*Exercise description*: Return every record verbatim.

------------------------

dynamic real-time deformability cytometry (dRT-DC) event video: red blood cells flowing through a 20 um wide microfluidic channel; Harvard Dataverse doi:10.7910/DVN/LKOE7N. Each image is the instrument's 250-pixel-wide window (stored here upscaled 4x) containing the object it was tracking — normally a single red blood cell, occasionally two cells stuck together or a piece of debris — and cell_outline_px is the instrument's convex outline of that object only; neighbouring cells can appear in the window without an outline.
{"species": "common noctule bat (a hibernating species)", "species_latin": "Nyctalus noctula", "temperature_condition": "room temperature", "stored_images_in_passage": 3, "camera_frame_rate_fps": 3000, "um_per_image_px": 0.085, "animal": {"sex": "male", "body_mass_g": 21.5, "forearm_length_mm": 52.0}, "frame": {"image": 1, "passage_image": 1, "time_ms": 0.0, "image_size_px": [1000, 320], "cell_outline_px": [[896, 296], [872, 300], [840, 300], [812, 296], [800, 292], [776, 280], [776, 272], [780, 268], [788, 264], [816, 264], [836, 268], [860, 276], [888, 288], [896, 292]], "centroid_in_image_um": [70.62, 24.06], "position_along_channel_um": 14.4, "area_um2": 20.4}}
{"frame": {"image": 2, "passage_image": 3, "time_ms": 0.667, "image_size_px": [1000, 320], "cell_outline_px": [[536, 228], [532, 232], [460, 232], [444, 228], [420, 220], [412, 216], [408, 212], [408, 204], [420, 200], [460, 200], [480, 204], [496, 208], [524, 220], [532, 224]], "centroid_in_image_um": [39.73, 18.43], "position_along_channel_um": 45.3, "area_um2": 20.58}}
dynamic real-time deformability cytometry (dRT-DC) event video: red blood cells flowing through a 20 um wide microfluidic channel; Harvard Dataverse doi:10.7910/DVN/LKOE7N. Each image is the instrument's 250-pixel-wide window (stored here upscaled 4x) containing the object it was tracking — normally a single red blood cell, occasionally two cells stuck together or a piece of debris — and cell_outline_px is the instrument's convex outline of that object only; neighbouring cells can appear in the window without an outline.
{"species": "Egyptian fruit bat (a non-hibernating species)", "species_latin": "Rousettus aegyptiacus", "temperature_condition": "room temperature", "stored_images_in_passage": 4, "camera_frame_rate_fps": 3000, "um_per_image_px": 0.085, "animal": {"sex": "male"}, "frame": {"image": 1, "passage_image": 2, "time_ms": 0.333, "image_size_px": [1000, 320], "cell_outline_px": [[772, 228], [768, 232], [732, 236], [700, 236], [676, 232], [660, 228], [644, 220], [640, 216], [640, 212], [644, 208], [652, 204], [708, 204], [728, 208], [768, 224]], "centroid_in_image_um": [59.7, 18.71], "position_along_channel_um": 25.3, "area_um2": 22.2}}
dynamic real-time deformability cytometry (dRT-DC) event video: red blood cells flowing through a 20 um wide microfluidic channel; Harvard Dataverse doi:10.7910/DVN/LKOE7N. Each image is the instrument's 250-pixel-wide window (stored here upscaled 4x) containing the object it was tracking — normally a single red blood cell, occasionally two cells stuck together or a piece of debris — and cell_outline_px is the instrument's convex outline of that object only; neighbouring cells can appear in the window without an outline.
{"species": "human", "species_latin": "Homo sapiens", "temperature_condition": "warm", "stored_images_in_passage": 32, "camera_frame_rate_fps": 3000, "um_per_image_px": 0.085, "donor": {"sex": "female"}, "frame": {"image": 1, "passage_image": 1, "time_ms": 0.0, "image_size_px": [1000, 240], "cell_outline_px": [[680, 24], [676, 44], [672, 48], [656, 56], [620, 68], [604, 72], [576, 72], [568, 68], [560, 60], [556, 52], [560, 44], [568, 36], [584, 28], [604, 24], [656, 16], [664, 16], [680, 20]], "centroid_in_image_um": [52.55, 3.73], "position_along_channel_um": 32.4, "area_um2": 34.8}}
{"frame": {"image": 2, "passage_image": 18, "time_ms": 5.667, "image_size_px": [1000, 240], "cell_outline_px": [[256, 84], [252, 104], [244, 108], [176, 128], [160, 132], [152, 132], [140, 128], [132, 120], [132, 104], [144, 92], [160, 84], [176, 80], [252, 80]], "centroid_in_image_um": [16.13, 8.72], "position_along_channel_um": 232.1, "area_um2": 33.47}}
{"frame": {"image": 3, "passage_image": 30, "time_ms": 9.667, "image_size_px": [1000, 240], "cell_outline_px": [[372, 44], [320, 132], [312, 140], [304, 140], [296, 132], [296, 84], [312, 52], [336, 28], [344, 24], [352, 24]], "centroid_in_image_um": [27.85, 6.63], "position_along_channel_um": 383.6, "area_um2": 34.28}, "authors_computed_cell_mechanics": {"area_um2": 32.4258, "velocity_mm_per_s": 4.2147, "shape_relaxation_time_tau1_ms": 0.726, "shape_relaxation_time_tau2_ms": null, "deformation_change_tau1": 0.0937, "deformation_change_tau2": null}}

------------------------

*Exercise response*:
dynamic real-time deformability cytometry (dRT-DC) event video: red blood cells flowing through a 20 um wide microfluidic channel; Harvard Dataverse doi:10.7910/DVN/LKOE7N. Each image is the instrument's 250-pixel-wide window (stored here upscaled 4x) containing the object it was tracking — normally a single red blood cell, occasionally two cells stuck together or a piece of debris — and cell_outline_px is the instrument's convex outline of that object only; neighbouring cells can appear in the window without an outline.
{"species": "common noctule bat (a hibernating species)", "species_latin": "Nyctalus noctula", "temperature_condition": "room temperature", "stored_images_in_passage": 3, "camera_frame_rate_fps": 3000, "um_per_image_px": 0.085, "animal": {"sex": "male", "body_mass_g": 21.5, "forearm_length_mm": 52.0}, "frame": {"image": 1, "passage_image": 1, "time_ms": 0.0, "image_size_px": [1000, 320], "cell_outline_px": [[896, 296], [872, 300], [840, 300], [812, 296], [800, 292], [776, 280], [776, 272], [780, 268], [788, 264], [816, 264], [836, 268], [860, 276], [888, 288], [896, 292]], "centroid_in_image_um": [70.62, 24.06], "position_along_channel_um": 14.4, "area_um2": 20.4}}
{"frame": {"image": 2, "passage_image": 3, "time_ms": 0.667, "image_size_px": [1000, 320], "cell_outline_px": [[536, 228], [532, 232], [460, 232], [444, 228], [420, 220], [412, 216], [408, 212], [408, 204], [420, 200], [460, 200], [480, 204], [496, 208], [524, 220], [532, 224]], "centroid_in_image_um": [39.73, 18.43], "position_along_channel_um": 45.3, "area_um2": 20.58}}
dynamic real-time deformability cytometry (dRT-DC) event video: red blood cells flowing through a 20 um wide microfluidic channel; Harvard Dataverse doi:10.7910/DVN/LKOE7N. Each image is the instrument's 250-pixel-wide window (stored here upscaled 4x) containing the object it was tracking — normally a single red blood cell, occasionally two cells stuck together or a piece of debris — and cell_outline_px is the instrument's convex outline of that object only; neighbouring cells can appear in the window without an outline.
{"species": "Egyptian fruit bat (a non-hibernating species)", "species_latin": "Rousettus aegyptiacus", "temperature_condition": "room temperature", "stored_images_in_passage": 4, "camera_frame_rate_fps": 3000, "um_per_image_px": 0.085, "animal": {"sex": "male"}, "frame": {"image": 1, "passage_image": 2, "time_ms": 0.333, "image_size_px": [1000, 320], "cell_outline_px": [[772, 228], [768, 232], [732, 236], [700, 236], [676, 232], [660, 228], [644, 220], [640, 216], [640, 212], [644, 208], [652, 204], [708, 204], [728, 208], [768, 224]], "centroid_in_image_um": [59.7, 18.71], "position_along_channel_um": 25.3, "area_um2": 22.2}}
dynamic real-time deformability cytometry (dRT-DC) event video: red blood cells flowing through a 20 um wide microfluidic channel; Harvard Dataverse doi:10.7910/DVN/LKOE7N. Each image is the instrument's 250-pixel-wide window (stored here upscaled 4x) containing the object it was tracking — normally a single red blood cell, occasionally two cells stuck together or a piece of debris — and cell_outline_px is the instrument's convex outline of that object only; neighbouring cells can appear in the window without an outline.
{"species": "human", "species_latin": "Homo sapiens", "temperature_condition": "warm", "stored_images_in_passage": 32, "camera_frame_rate_fps": 3000, "um_per_image_px": 0.085, "donor": {"sex": "female"}, "frame": {"image": 1, "passage_image": 1, "time_ms": 0.0, "image_size_px": [1000, 240], "cell_outline_px": [[680, 24], [676, 44], [672, 48], [656, 56], [620, 68], [604, 72], [576, 72], [568, 68], [560, 60], [556, 52], [560, 44], [568, 36], [584, 28], [604, 24], [656, 16], [664, 16], [680, 20]], "centroid_in_image_um": [52.55, 3.73], "position_along_channel_um": 32.4, "area_um2": 34.8}}
{"frame": {"image": 2, "passage_image": 18, "time_ms": 5.667, "image_size_px": [1000, 240], "cell_outline_px": [[256, 84], [252, 104], [244, 108], [176, 128], [160, 132], [152, 132], [140, 128], [132, 120], [132, 104], [144, 92], [160, 84], [176, 80], [252, 80]], "centroid_in_image_um": [16.13, 8.72], "position_along_channel_um": 232.1, "area_um2": 33.47}}
{"frame": {"image": 3, "passage_image": 30, "time_ms": 9.667, "image_size_px": [1000, 240], "cell_outline_px": [[372, 44], [320, 132], [312, 140], [304, 140], [296, 132], [296, 84], [312, 52], [336, 28], [344, 24], [352, 24]], "centroid_in_image_um": [27.85, 6.63], "position_along_channel_um": 383.6, "area_um2": 34.28}, "authors_computed_cell_mechanics": {"area_um2": 32.4258, "velocity_mm_per_s": 4.2147, "shape_relaxation_time_tau1_ms": 0.726, "shape_relaxation_time_tau2_ms": null, "deformation_change_tau1": 0.0937, "deformation_change_tau2": null}}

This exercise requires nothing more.